Yvan Colonna, un militant indépendantiste corse condamné à la perpétuité pour l’assassinat d’un préfet français, est mort lundi soir des suites de son agression en prison, qui avait entraîné de violentes manifestations dans l’île.

 

Le militant nationaliste de 61 ans se trouvait entre la vie et la mort depuis sa violente agression début mars à la maison centrale d’Arles (Sud), où il purgeait sa peine pour la participation à l’assassinat du préfet Claude Erignac en 1998 à Ajaccio (Corse). Il avait été grièvement blessé par un codétenu islamiste radicalisé, Franck Elong Abé, un Camerounais de 36 ans présenté comme un jihadiste qui s’était acharné sur lui dans la salle de sport de la prison.

Selon plusieurs sources, l’agresseur d’Yvan Colonna avait justifié son acte par le fait que le militant corse aurait blasphémé et " mal parlé du prophète ". Ce dernier avait été victime " d’une strangulation à mains nues puis d’un étouffement " avec un sac plastique. Franck Elong Abé, qui purgeait plusieurs peines, dont une de neuf ans d’emprisonnement pour " association de malfaiteurs terroriste ", a depuis été mis en examen pour tentative d’assassinat terroriste.

Symbole indépendantiste

" Yvan Colonna, patriote corse, bien vivant pour l’éternité! Nous serons toujours à tes côtés ", a réagi sur Twitter, en langue corse, le parti Femu a Corsica de Gilles Simeoni, le président autonomiste du conseil exécutif de l’île. " Yvan Colonna, mort pour la Corse ", a posté, toujours en corse, et encore sur le même réseau social, Core in Fronte, le principal parti indépendantiste.

La mort du militant corse a été doublement saluée en Espagne. Sur Twitter, l’Assemblée nationale de Catalogne a présenté ses " condoléances (…) à l’ensemble du mouvement indépendantiste corse ", tout en redisant son " soutien aux mobilisations contestataires ". " Deux peuples, un combat. Solidarité et condoléances ", a salué de son côté le parti basque Sortu.

L’annonce de ce décès n’a pas bouleversé le calme sur l’île de Beauté lundi soir. À Bastia, seules quelques dizaines de personnes se sont réunies, devant les grilles du palais de justice, où elles ont accroché deux banderoles frappées du slogan " Statu francese assassinu " (NDLR: " Etat français assassin "). Un autre rassemblement avait lieu à Ajaccio, devant la cathédrale, dans le silence.

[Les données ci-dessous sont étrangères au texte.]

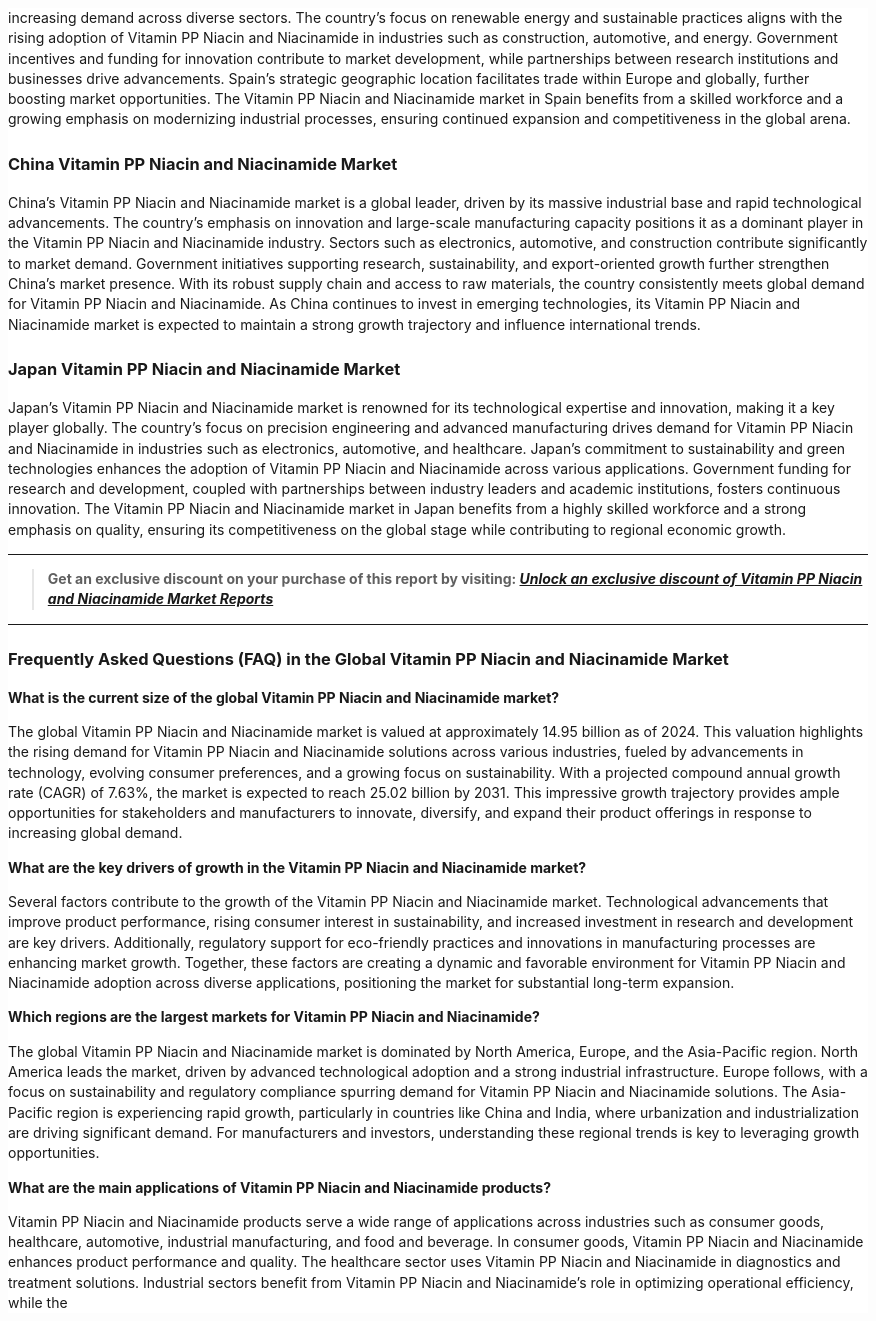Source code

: increasing demand across diverse sectors. The country&rsquo;s focus on renewable energy and sustainable practices aligns with the rising adoption of Vitamin PP Niacin and Niacinamide in industries such as construction, automotive, and energy. Government incentives and funding for innovation contribute to market development, while partnerships between research institutions and businesses drive advancements. Spain&rsquo;s strategic geographic location facilitates trade within Europe and globally, further boosting market opportunities. The Vitamin PP Niacin and Niacinamide market in Spain benefits from a skilled workforce and a growing emphasis on modernizing industrial processes, ensuring continued expansion and competitiveness in the global arena.</p><h3>China Vitamin PP Niacin and Niacinamide Market</h3><p>China&rsquo;s Vitamin PP Niacin and Niacinamide market is a global leader, driven by its massive industrial base and rapid technological advancements. The country&rsquo;s emphasis on innovation and large-scale manufacturing capacity positions it as a dominant player in the Vitamin PP Niacin and Niacinamide industry. Sectors such as electronics, automotive, and construction contribute significantly to market demand. Government initiatives supporting research, sustainability, and export-oriented growth further strengthen China&rsquo;s market presence. With its robust supply chain and access to raw materials, the country consistently meets global demand for Vitamin PP Niacin and Niacinamide. As China continues to invest in emerging technologies, its Vitamin PP Niacin and Niacinamide market is expected to maintain a strong growth trajectory and influence international trends.</p><h3>Japan Vitamin PP Niacin and Niacinamide Market</h3><p>Japan&rsquo;s Vitamin PP Niacin and Niacinamide market is renowned for its technological expertise and innovation, making it a key player globally. The country&rsquo;s focus on precision engineering and advanced manufacturing drives demand for Vitamin PP Niacin and Niacinamide in industries such as electronics, automotive, and healthcare. Japan&rsquo;s commitment to sustainability and green technologies enhances the adoption of Vitamin PP Niacin and Niacinamide across various applications. Government funding for research and development, coupled with partnerships between industry leaders and academic institutions, fosters continuous innovation. The Vitamin PP Niacin and Niacinamide market in Japan benefits from a highly skilled workforce and a strong emphasis on quality, ensuring its competitiveness on the global stage while contributing to regional economic growth.</p><hr /><blockquote><p><strong>Get an exclusive discount on your purchase of this report by visiting: <em><a href="://marketresearchpulse.com/ask-for-discount/50384?utm_source=Github&amp;utm_medium=0116">Unlock an exclusive discount of Vitamin PP Niacin and Niacinamide Market Reports</a></em>&nbsp;</strong></p></blockquote><hr /><h3>Frequently Asked Questions (FAQ) in the Global Vitamin PP Niacin and Niacinamide Market</h3><p><strong>What is the current size of the global Vitamin PP Niacin and Niacinamide market?</strong></p><p>The global Vitamin PP Niacin and Niacinamide market is valued at approximately 14.95 billion as of 2024. This valuation highlights the rising demand for Vitamin PP Niacin and Niacinamide solutions across various industries, fueled by advancements in technology, evolving consumer preferences, and a growing focus on sustainability. With a projected compound annual growth rate (CAGR) of 7.63%, the market is expected to reach 25.02 billion by 2031. This impressive growth trajectory provides ample opportunities for stakeholders and manufacturers to innovate, diversify, and expand their product offerings in response to increasing global demand.</p><p><strong>What are the key drivers of growth in the Vitamin PP Niacin and Niacinamide market?</strong></p><p>Several factors contribute to the growth of the Vitamin PP Niacin and Niacinamide market. Technological advancements that improve product performance, rising consumer interest in sustainability, and increased investment in research and development are key drivers. Additionally, regulatory support for eco-friendly practices and innovations in manufacturing processes are enhancing market growth. Together, these factors are creating a dynamic and favorable environment for Vitamin PP Niacin and Niacinamide adoption across diverse applications, positioning the market for substantial long-term expansion.</p><p><strong>Which regions are the largest markets for Vitamin PP Niacin and Niacinamide?</strong></p><p>The global Vitamin PP Niacin and Niacinamide market is dominated by North America, Europe, and the Asia-Pacific region. North America leads the market, driven by advanced technological adoption and a strong industrial infrastructure. Europe follows, with a focus on sustainability and regulatory compliance spurring demand for Vitamin PP Niacin and Niacinamide solutions. The Asia-Pacific region is experiencing rapid growth, particularly in countries like China and India, where urbanization and industrialization are driving significant demand. For manufacturers and investors, understanding these regional trends is key to leveraging growth opportunities.</p><p><strong>What are the main applications of Vitamin PP Niacin and Niacinamide products?</strong></p><p>Vitamin PP Niacin and Niacinamide products serve a wide range of applications across industries such as consumer goods, healthcare, automotive, industrial manufacturing, and food and beverage. In consumer goods, Vitamin PP Niacin and Niacinamide enhances product performance and quality. The healthcare sector uses Vitamin PP Niacin and Niacinamide in diagnostics and treatment solutions. Industrial sectors benefit from Vitamin PP Niacin and Niacinamide&rsquo;s role in optimizing operational efficiency, while the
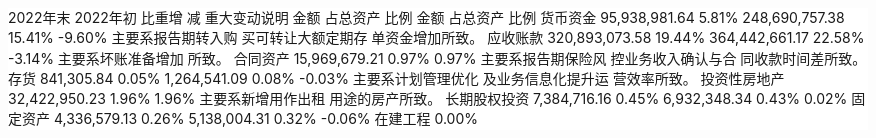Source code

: 2022年末
2022年初
比重增
减
重大变动说明
金额
占总资产
比例
金额
占总资产
比例
货币资金
95,938,981.64
5.81%
248,690,757.38
15.41%
-9.60%
主要系报告期转入购
买可转让大额定期存
单资金增加所致。
应收账款
320,893,073.58
19.44%
364,442,661.17
22.58%
-3.14%
主要系坏账准备增加
所致。
合同资产
15,969,679.21
0.97%
0.97%
主要系报告期保险风
控业务收入确认与合
同收款时间差所致。
存货
841,305.84
0.05%
1,264,541.09
0.08%
-0.03%
主要系计划管理优化
及业务信息化提升运
营效率所致。
投资性房地产
32,422,950.23
1.96%
1.96%
主要系新增用作出租
用途的房产所致。
长期股权投资
7,384,716.16
0.45%
6,932,348.34
0.43%
0.02%
固定资产
4,336,579.13
0.26%
5,138,004.31
0.32%
-0.06%
在建工程
0.00%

Le seul message de colère est venu de l’association de défense des prisonniers politiques corses, Sulidarita, qui, via sa secrétaire générale, a tweeté: " Malheur à cet état français assassin ".  L’agression d’Yvan Colonna avait provoqué une explosion de colère, avec des manifestations parfois violentes, à travers toute la Corse, et ce pendant près de deux semaines, derrière un mot d’ordre largement partagé d' "État français assassin ". Ces tensions avaient culminé en émeutes le dimanche 13 mars à Bastia, avec une manifestation qui avait fait 102 blessés, dont 77 du côté des forces de l’ordre.

Cette colère était notamment motivée par la longueur de l’agression d’Yvan Colonna, près de huit minutes, sous le regard d’une caméra de surveillance, sans qu’aucun surveillant ne vienne intervenir. C’est l’agresseur lui même qui avait alerté les gardiens, expliquant que Colonna avait " fait un malaise ".

Vers l’autonomie ?

Quelques jours avant les émeutes de Bastia, après avoir fait la même démarche pour Yvan Colonna, le Premier ministre Jean Castex avait levé le statut de " détenu particulièrement signalé " (DPS) d’Alain Ferrandi et Pierre Alessandri, les deux autres membres du " commando Erignac " condamnés à la perpétuité.

Le calme est finalement revenu en Corse la semaine passée avec une visite de trois jours du ministre de l’Intérieur Gérald Darmanin, visite lors de laquelle ce dernier a promis des discussions avec les élus corses et les forces vives de l’île qui pourraient mener jusqu’à une éventuelle autonomie pour la collectivité. Ce processus de négociations sur l’autonomie de la Corse commencera en avril et devra être conclu fin 2022.